June 16, Fineko/abc.az. Ankara is resisting a straightforward extension of the Iraq-Turkey crude oil pipeline agreement, set to expire on July 27, demanding that any new text secure full-capacity utilization and long-term commitments from Baghdad.

According to ABC.AZ, tracking a report by Bloomberg, a senior official with direct knowledge of the talks stressed that following intense international arbitration, maintaining the pact in its baseline framework is unviable. While the Iraqi Ministry of Oil requested at least a one-year technical extension to finalize terms, Turkish authorities remain unreceptive, leaving the final decision on a potential shutdown of northern Iraqi flows to President Recep Tayyip Erdogan.

Ankara’s Core Matrix of Conditions & Operational Background:

  • Long-Term Volume Guarantees & Capacity Fees: Turkey wants a firm contract framework spanning 5 to 10 years. The pipeline maintains an aggregate transit capacity of 1.5 million barrels per day (bpd), and Ankara demands full utilization. Under the proposed terms, if Iraq leaves the pipeline under-utilized, it must pay standalone capacity reservation fees. Alternatively, Turkey seeks the right to transport third-party crude through its domestic section.

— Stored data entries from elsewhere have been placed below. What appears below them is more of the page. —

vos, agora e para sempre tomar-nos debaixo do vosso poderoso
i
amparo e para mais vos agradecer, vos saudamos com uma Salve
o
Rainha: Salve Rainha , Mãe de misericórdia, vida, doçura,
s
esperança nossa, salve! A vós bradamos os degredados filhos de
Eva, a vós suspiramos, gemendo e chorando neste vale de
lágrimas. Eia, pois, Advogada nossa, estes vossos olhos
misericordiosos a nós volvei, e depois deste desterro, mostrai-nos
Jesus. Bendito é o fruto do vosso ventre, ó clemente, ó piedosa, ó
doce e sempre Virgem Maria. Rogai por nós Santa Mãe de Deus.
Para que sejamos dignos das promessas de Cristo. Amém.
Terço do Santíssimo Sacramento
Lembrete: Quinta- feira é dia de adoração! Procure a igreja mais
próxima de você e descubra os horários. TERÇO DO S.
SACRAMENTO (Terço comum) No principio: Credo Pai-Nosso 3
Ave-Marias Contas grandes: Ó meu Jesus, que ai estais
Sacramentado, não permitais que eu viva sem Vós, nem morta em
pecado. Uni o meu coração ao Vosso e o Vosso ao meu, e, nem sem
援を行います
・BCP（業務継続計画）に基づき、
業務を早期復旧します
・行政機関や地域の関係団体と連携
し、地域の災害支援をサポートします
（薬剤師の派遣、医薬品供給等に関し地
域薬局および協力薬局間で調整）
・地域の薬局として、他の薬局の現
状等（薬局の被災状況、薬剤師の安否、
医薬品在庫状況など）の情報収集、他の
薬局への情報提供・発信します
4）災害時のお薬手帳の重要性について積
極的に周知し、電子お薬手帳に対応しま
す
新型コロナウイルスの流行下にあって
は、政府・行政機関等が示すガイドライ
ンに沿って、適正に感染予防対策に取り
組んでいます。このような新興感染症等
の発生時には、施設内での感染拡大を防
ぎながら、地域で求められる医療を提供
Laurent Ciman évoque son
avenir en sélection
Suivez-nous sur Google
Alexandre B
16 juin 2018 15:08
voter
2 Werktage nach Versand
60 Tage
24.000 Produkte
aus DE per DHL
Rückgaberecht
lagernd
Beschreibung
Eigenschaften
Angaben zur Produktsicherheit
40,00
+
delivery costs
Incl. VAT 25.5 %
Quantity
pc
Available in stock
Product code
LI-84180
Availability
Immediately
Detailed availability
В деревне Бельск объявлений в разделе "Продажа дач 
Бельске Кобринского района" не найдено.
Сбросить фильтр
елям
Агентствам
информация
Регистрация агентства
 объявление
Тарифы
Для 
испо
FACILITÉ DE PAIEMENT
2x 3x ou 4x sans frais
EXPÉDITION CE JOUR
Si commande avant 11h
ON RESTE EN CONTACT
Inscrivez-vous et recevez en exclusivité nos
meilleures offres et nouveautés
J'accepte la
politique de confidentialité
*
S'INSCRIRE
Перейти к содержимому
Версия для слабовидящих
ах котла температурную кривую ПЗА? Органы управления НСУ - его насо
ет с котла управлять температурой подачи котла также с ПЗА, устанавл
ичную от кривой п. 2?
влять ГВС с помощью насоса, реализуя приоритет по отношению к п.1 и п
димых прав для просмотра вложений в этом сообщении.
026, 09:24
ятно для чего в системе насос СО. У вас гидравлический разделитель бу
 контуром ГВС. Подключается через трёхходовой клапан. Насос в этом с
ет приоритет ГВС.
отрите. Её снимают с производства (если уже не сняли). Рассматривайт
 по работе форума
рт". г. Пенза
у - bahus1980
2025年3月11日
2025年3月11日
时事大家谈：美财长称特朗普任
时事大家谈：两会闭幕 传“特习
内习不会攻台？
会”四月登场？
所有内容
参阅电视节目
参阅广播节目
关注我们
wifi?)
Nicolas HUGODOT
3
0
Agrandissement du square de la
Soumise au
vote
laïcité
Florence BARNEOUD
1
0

  • Iraq’s Near-Term Export Expansion: Currently, Iraqi shipments through the corridor hover around 170,000–180,000 bpd. However, Baghdad recently approved an accelerated plan to scale lifting operations from Kirkuk and the Kurdistan Regional Government (KRG) fields to the Mediterranean terminal of Ceyhan from 220,000 bpd to 770,000 bpd within two and a half months.

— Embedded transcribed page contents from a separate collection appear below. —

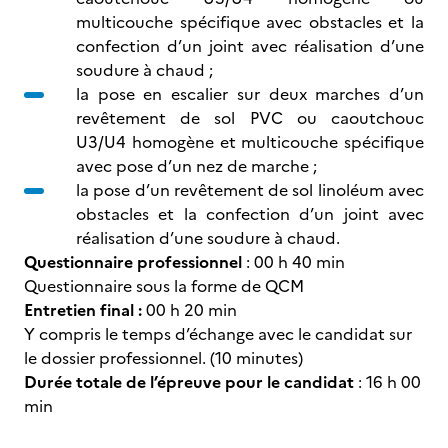
multicouche spécifique avec obstacles et la
confection d’un joint avec réalisation d’une
soudure à chaud ;
la pose en escalier sur deux marches d’un
revêtement de sol PVC ou caoutchouc
U3/U4 homogène et multicouche spécifique
avec pose d’un nez de marche ;
la pose d’un revêtement de sol linoléum avec
obstacles et la confection d’un joint avec
réalisation d’une soudure à chaud.
Questionnaire professionnel
: 00 h 40 min
Questionnaire sous la forme de QCM
Entretien final :
00 h 20 min
Y compris le temps d’échange avec le candidat sur
le dossier professionnel. (10 minutes)
Durée totale de l’épreuve pour le candidat
: 16 h 00
min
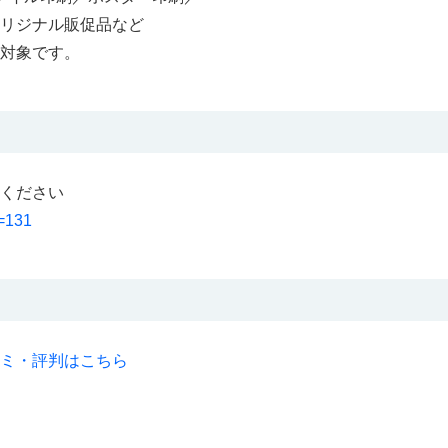
リジナル販促品など
対象です。
ください
d=131
ミ・評判はこちら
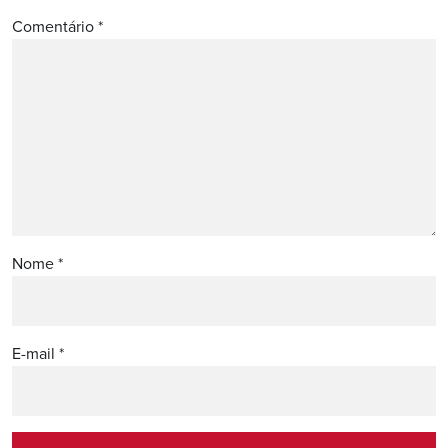
Comentário
*
Nome
*
E-mail
*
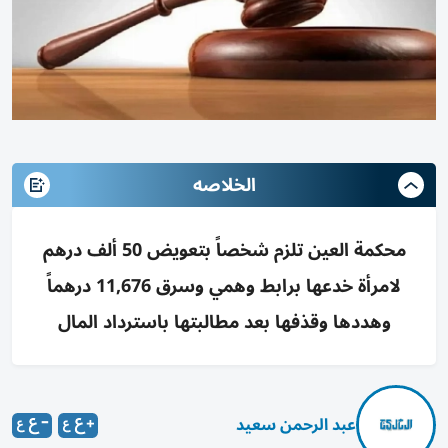
الخلاصه
محكمة العين تلزم شخصاً بتعويض 50 ألف درهم
لامرأة خدعها برابط وهمي وسرق 11,676 درهماً
وهددها وقذفها بعد مطالبتها باسترداد المال
عبد الرحمن سعيد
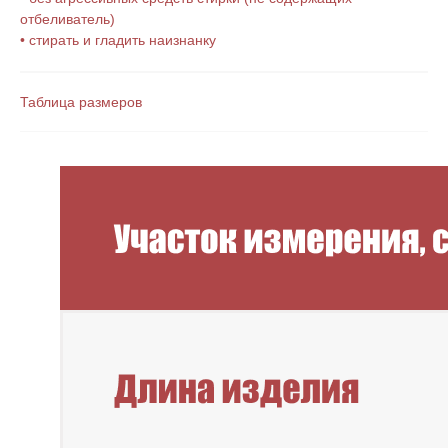
отбеливатель)
• стирать и гладить наизнанку
Таблица размеров
Новинки
Смотреть все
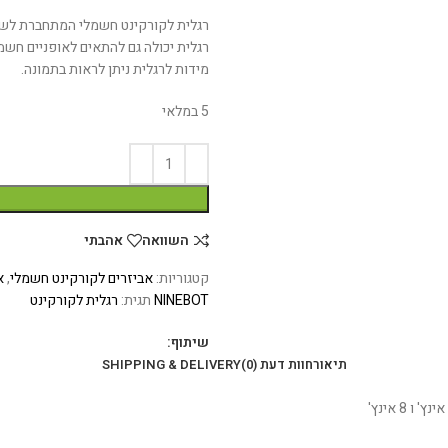
רגלית לקורקינט חשמלי המתחברת לשלדה עם 
רגלית יכולה גם להתאים לאופניים חשמליים או רגילות עם צמי
מידות לרגלית ניתן לראות בתמונה.
5 במלאי
השוואה
אהבתי
קטגוריות:
אביזרים לקורקינט חשמלי
,
א
NINEBOT
תגית:
רגלית לקורקינט
שיתוף:
תיאור
חוות דעת (0)
SHIPPING & DELIVERY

  • Arbitration Pressures and Disruptions: Relations soured previously after the International Court of Arbitration ordered Turkey to pay $1.5 billion in damages for factoring unauthorized KRG independent exports between 2014 and 2023. The link was halted post the 2023 earthquakes, returning online after maintenance in September 2025. A temporary geostrategic stoppage occurred recently due to the war involving Iran, though flows officially resumed on March 18.